One example of a faith-based program is Teen Challenge, a Christian-based organization with more than 200 programs throughout the U.S.
The Teen Challenge affirmation is as follows:
“We are confident that a restored relationship with God, through Jesus Christ, can transform those who are broken into vibrant, free, and sober people.”
As with most Christian programs, treatment includes classes, individual study, mentoring, training and involvement in the Christian community. The goal is to replace old patterns of behavior and thinking with a new life in Christ, which incorporates Biblical principles for living.

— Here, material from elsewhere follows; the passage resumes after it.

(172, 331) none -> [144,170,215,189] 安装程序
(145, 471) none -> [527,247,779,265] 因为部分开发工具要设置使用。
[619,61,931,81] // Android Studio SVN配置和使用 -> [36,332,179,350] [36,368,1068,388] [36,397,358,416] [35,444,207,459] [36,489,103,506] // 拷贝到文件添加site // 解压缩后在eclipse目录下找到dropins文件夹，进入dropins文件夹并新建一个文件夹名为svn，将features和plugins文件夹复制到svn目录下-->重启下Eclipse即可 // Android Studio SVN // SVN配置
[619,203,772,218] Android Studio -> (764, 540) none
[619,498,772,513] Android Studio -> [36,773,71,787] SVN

A second difference with faith-based recovery is seen in the after-care programs. Christian centers tend offer stronger support services after graduating inpatient treatment. Involvement with the church is heavily encouraged; here you’ll receive continued accountability, support, prayer and other practical services for day-to-day living in recovery.
What’s the Controversy?
Not everyone is comfortable with the religious aspect of faith-based treatment programs. Some may feel certain belief systems are being “forced” upon them.
Because faith is integrated into the treatment, participation in religious activities – such as prayer and Bible study – are expected. You may not want to take part in these aspects of treatment, but they are a major component of Christian programs.
In order to complete the treatment program, you must listen to the religious teachings and attend the required spiritual meetings. Some people feel that mixing faith and rehab doesn’t “feel” right; others find it to be a valuable foundation to the recovery process. In truth; it comes down to personal preference.
Religious treatment centers are typically up-front with their beliefs and make expectations clear to anyone considering entry to the program.
What’s the Right Choice for You?
Is a religious rehab center right for you? Well, to be honest, the answer to that question depends on your personal belief system.
If you’re looking for a treatment program that addresses all aspects of recovery – including the religious or spiritual aspects – you’ll likely find those qualities in a faith-based program. All the standard treatment processes are typically present, just with the added faith factor.
Findings from a study by the National Center on Addiction and Substance Abuse at Columbia University showed that the combination of spiritual faith and recovery is effective. However, for those who have no interest in the incorporation of religion in recovery, non-faith based programs are obviously a much better option.